Mr Klincke sold his company for a mixture of shares and loan notes in 1993. The loan notes contained an option for redemption in a currency other than Sterling and it was accepted by all concerned that this meant that the loan notes were not qualifying corporate bonds. Accordingly, the gain on his original shares was rolled into the replacement shares and the non-qualifying corporate bonds; the gain would be charged to tax when they were eventually realised. All quite conventional so far. However, the holders of the loan notes subsequently varied the terms of the loan notes to remove the foreign currency redemption option. The loan notes thereupon became qualifying corporate bonds (QCBs). This was enormously important because QCBs are effectively exempt from capital gains tax.
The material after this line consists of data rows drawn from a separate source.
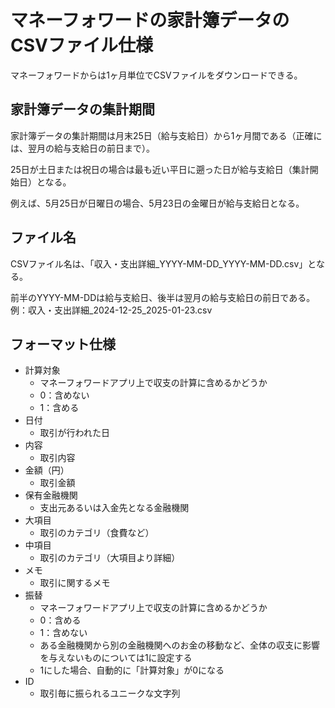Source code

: # マネーフォワードの家計簿データのCSVファイル仕様

マネーフォワードからは1ヶ月単位でCSVファイルをダウンロードできる。

## 家計簿データの集計期間

家計簿データの集計期間は月末25日（給与支給日）から1ヶ月間である（正確には、翌月の給与支給日の前日まで）。

25日が土日または祝日の場合は最も近い平日に遡った日が給与支給日（集計開始日）となる。

例えば、5月25日が日曜日の場合、5月23日の金曜日が給与支給日となる。

## ファイル名

CSVファイル名は、「収入・支出詳細_YYYY-MM-DD_YYYY-MM-DD.csv」となる。

前半のYYYY-MM-DDは給与支給日、後半は翌月の給与支給日の前日である。
例：収入・支出詳細_2024-12-25_2025-01-23.csv

## フォーマット仕様

* 計算対象
  * マネーフォワードアプリ上で収支の計算に含めるかどうか
  * 0：含めない
  * 1：含める
* 日付
  * 取引が行われた日
* 内容
  * 取引内容
* 金額（円）
  * 取引金額
* 保有金融機関
  * 支出元あるいは入金先となる金融機関
* 大項目
  * 取引のカテゴリ（食費など）
* 中項目
  * 取引のカテゴリ（大項目より詳細）
* メモ
  * 取引に関するメモ
* 振替
  * マネーフォワードアプリ上で収支の計算に含めるかどうか
  * 0：含める
  * 1：含めない
  * ある金融機関から別の金融機関へのお金の移動など、全体の収支に影響を与えないものについては1に設定する
  * 1にした場合、自動的に「計算対象」が0になる
* ID
  * 取引毎に振られるユニークな文字列
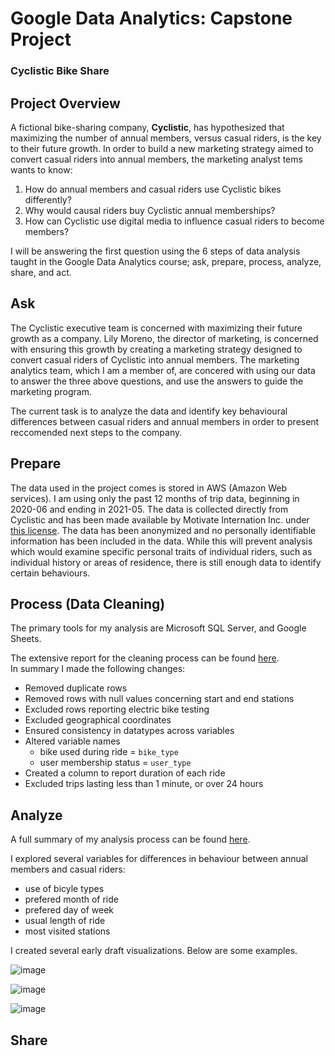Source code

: # Google Data Analytics: Capstone Project
### Cyclistic Bike Share

## Project Overview
A fictional bike-sharing company, **Cyclistic**, has hypothesized that maximizing the number of annual members, versus casual riders, is the key to their future growth. In order to build a new marketing strategy aimed to convert casual riders into annual members, the marketing analyst tems wants to know:
1. How do annual members and casual riders use Cyclistic bikes differently?
2. Why would causal riders buy Cyclistic annual memberships?
3. How can Cyclistic use digital media to influence casual riders to become members?

I will be answering the first question using the 6 steps of data analysis taught in the Google Data Analytics course; ask, prepare, process, analyze, share, and act.


## Ask
  
The Cyclistic executive team is concerned with maximizing their future growth as a company. Lily Moreno, the director of marketing, is concerned with ensuring this growth by creating a marketing strategy designed to convert casual riders of Cyclistic into annual members. The marketing analytics team, which I am a member of, are concered with using our data to answer the three above questions, and use the answers to guide the marketing program.  
  
The current task is to analyze the data and identify key behavioural differences between casual riders and annual members in order to present reccomended next steps to the company.  
  
## Prepare
  
The data used in the project comes is stored in AWS (Amazon Web services). I am using only the past 12 months of trip data, beginning in 2020-06 and ending in 2021-05.
The data is collected directly from Cyclistic and has been made available by Motivate Internation Inc. under [this license](https://www.divvybikes.com/data-license-agreement). The data has been anonymized and no personally identifiable information has been included in the data.  While this will prevent analysis which would examine specific personal traits of individual riders, such as individual history or areas of residence, there is still enough data to identify certain behaviours.  
  
## Process (Data Cleaning)
  
The primary tools for my analysis are Microsoft SQL Server, and Google Sheets.  
  
The extensive report for the cleaning process can be found [here](https://github.com/madelineyoko/Cyclistic_bikeshare/blob/main/Cleaning_Report.md).  
In summary I made the following changes:  
  
* Removed duplicate rows
* Removed rows with null values concerning start and end stations
* Excluded rows reporting electric bike testing
* Excluded geographical coordinates
* Ensured consistency in datatypes across variables
* Altered variable names
  * bike used during ride = `bike_type`
  * user membership status = `user_type`
* Created a column to report duration of each ride
* Excluded trips lasting less than 1 minute, or over 24 hours
  
  
## Analyze
  
A full summary of my analysis process can be found [here](https://github.com/madelineyoko/Cyclistic_bikeshare/blob/main/Analysis%20Journal.md).  
  
I explored several variables for differences in behaviour between annual members and casual riders:
* use of bicyle types
* prefered month of ride
* prefered day of week
* usual length of ride
* most visited stations
  
I created several early draft visualizations. Below are some examples.  
  
![image](https://user-images.githubusercontent.com/87314229/126211131-7b051739-a4e0-467e-8bbf-2b534d3b0972.png)  
  
![image](https://user-images.githubusercontent.com/87314229/126211179-c4a33472-94f7-4c7d-867f-7624812e897b.png)  
  
![image](https://user-images.githubusercontent.com/87314229/126211208-d419afe5-0c8e-42d0-b700-09383505bd03.png)


## Share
Magic.
HMRC claimed that the cancellation of the foreign currency redemption option represented a “conversion of securities” within the meaning of section 132(3) of the Taxation of Chargeable Gains Act (TCGA) 1992 and, therefore, a charge to capital gains tax would immediately have arisen on that occasion.
A conversion of securities is defined as including:
- A conversion of securities of the company into shares in the company;
- A conversion of the option of the holder of the securities converted as an alternative to the redemption of those securities for cash; and
- An exchange of securities arising from compulsory acquisition and the issue of other securities instead.
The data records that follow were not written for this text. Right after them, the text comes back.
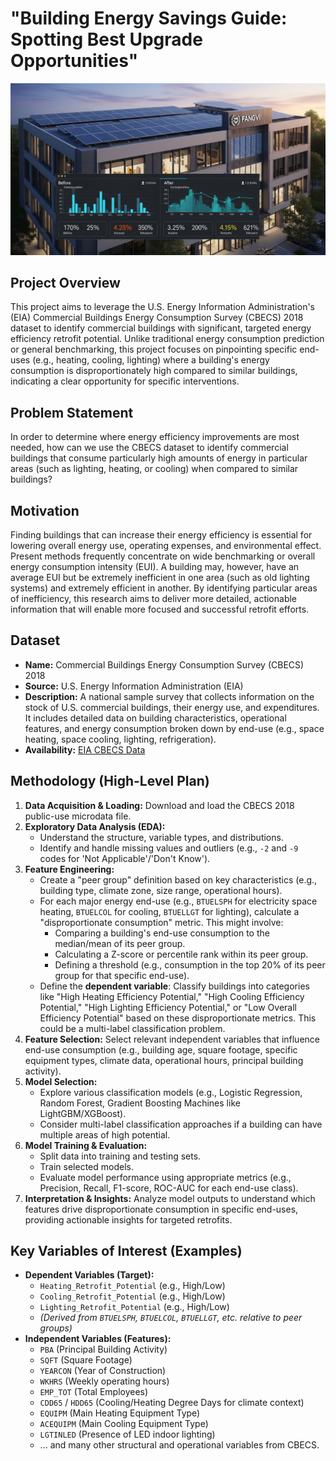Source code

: # "Building Energy Savings Guide: Spotting Best Upgrade Opportunities"

![[Image_bfc2d7bfc2d7bfc2.jpg](attachment:Image_bfc2d7bfc2d7bfc2.jpg)](https://github.com/elvis07jr/cbecs-energy-efficiency-analyzer/blob/main/DATA/Image_bfc2d7bfc2d7bfc2.jpg)
## Project Overview

This project aims to leverage the U.S. Energy Information Administration's (EIA) Commercial Buildings Energy Consumption Survey (CBECS) 2018 dataset to identify commercial buildings with significant, targeted energy efficiency retrofit potential. Unlike traditional energy consumption prediction or general benchmarking, this project focuses on pinpointing specific end-uses (e.g., heating, cooling, lighting) where a building's energy consumption is disproportionately high compared to similar buildings, indicating a clear opportunity for specific interventions.

## Problem Statement

In order to determine where energy efficiency improvements are most needed, how can we use the CBECS dataset to identify commercial buildings that consume particularly high amounts of energy in particular areas (such as lighting, heating, or cooling) when compared to similar buildings?

## Motivation

Finding buildings that can increase their energy efficiency is essential for lowering overall energy use, operating expenses, and environmental effect. Present methods frequently concentrate on wide benchmarking or overall energy consumption intensity (EUI). A building may, however, have an average EUI but be extremely inefficient in one area (such as old lighting systems) and extremely efficient in another. By identifying particular areas of inefficiency, this research aims to deliver more detailed, actionable information that will enable more focused and successful retrofit efforts.

## Dataset

* **Name:** Commercial Buildings Energy Consumption Survey (CBECS) 2018
* **Source:** U.S. Energy Information Administration (EIA)
* **Description:** A national sample survey that collects information on the stock of U.S. commercial buildings, their energy use, and expenditures. It includes detailed data on building characteristics, operational features, and energy consumption broken down by end-use (e.g., space heating, space cooling, lighting, refrigeration).
* **Availability:** [EIA CBECS Data](https://www.eia.gov/consumption/commercial/data/2018/)

## Methodology (High-Level Plan)

1.  **Data Acquisition & Loading:** Download and load the CBECS 2018 public-use microdata file.
2.  **Exploratory Data Analysis (EDA):**
    * Understand the structure, variable types, and distributions.
    * Identify and handle missing values and outliers (e.g., `-2` and `-9` codes for 'Not Applicable'/'Don't Know').
3.  **Feature Engineering:**
    * Create a "peer group" definition based on key characteristics (e.g., building type, climate zone, size range, operational hours).
    * For each major energy end-use (e.g., `BTUELSPH` for electricity space heating, `BTUELCOL` for cooling, `BTUELLGT` for lighting), calculate a "disproportionate consumption" metric. This might involve:
        * Comparing a building's end-use consumption to the median/mean of its peer group.
        * Calculating a Z-score or percentile rank within its peer group.
        * Defining a threshold (e.g., consumption in the top 20% of its peer group for that specific end-use).
    * Define the **dependent variable**: Classify buildings into categories like "High Heating Efficiency Potential," "High Cooling Efficiency Potential," "High Lighting Efficiency Potential," or "Low Overall Efficiency Potential" based on these disproportionate metrics. This could be a multi-label classification problem.
4.  **Feature Selection:** Select relevant independent variables that influence end-use consumption (e.g., building age, square footage, specific equipment types, climate data, operational hours, principal building activity).
5.  **Model Selection:**
    * Explore various classification models (e.g., Logistic Regression, Random Forest, Gradient Boosting Machines like LightGBM/XGBoost).
    * Consider multi-label classification approaches if a building can have multiple areas of high potential.
6.  **Model Training & Evaluation:**
    * Split data into training and testing sets.
    * Train selected models.
    * Evaluate model performance using appropriate metrics (e.g., Precision, Recall, F1-score, ROC-AUC for each end-use class).
7.  **Interpretation & Insights:** Analyze model outputs to understand which features drive disproportionate consumption in specific end-uses, providing actionable insights for targeted retrofits.

## Key Variables of Interest (Examples)

* **Dependent Variables (Target):**
    * `Heating_Retrofit_Potential` (e.g., High/Low)
    * `Cooling_Retrofit_Potential` (e.g., High/Low)
    * `Lighting_Retrofit_Potential` (e.g., High/Low)
    * *(Derived from `BTUELSPH`, `BTUELCOL`, `BTUELLGT`, etc. relative to peer groups)*
* **Independent Variables (Features):**
    * `PBA` (Principal Building Activity)
    * `SQFT` (Square Footage)
    * `YEARCON` (Year of Construction)
    * `WKHRS` (Weekly operating hours)
    * `EMP_TOT` (Total Employees)
    * `CDD65` / `HDD65` (Cooling/Heating Degree Days for climate context)
    * `EQUIPM` (Main Heating Equipment Type)
    * `ACEQUIPM` (Main Cooling Equipment Type)
    * `LGTINLED` (Presence of LED indoor lighting)
    * ... and many other structural and operational variables from CBECS.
Mr Klincke argued that the variation of the loan notes did not represent a conversion of securities within this definition because none of these circumstances applied. The definition was obviously not exhaustive but it did indicate that to be a “conversion”, there needed to be a replacement of one asset by another. All that happened was that one term in the loan notes was varied.
This looked like a pretty good argument to me. The variation was minor to say the least. It had very few practical or financial consequences. A loan note which can be redeemed in Sterling or in US dollars is not really any different from a loan note which can be redeemed only in Sterling. The figures would be the same, apart from the costs of conversion which are hardly material. However, although the variation was insignificant in reality, it was hugely important for tax purposes because of the artificial distinction provided by the legislation between QCBs and non-QCBs.
What if the terms of the loan note were varied so as to require redemption to be in cash (I mean real cash – £50 notes) instead of bank transfer and for this to take place at a particular location in (say) Manchester? This would arguably be of more practical and financial significance than redemption in US dollars but it would not have been relevant for the definition of a QCB. Why would that not represent a “conversion”? The significance of the term to the definition of a QCB surely cannot be relevant to whether or not the loan note after the variation really represents a new security.
However, the Tax Chamber decided otherwise. They considered that the cancellation of the foreign currency redemption right amounted to a conversion of Mr Klincke’s loan notes with a result that the latent chargeable gains crystallised at that moment.
They considered that the right to repay and to receive repayment in Sterling was a change in the rights and obligations of issuer and note holder and that was a conversion in the ordinary sense of the word. The three limbs of the definition in section 132(3) were not exhaustive and a conversion of securities into other securities in the manner suggested was covered by the definition.
This interpretation is bound to have serious implications to the reorganisation rules for capital gains tax (and other) purposes. On this argument, any change in the terms of a loan note or other security (no matter how small) will obviously create different rights and obligations and represent the conversion of one security into another. This is likely to have a very wide ranging application and I will watch the future passage of this case with interest.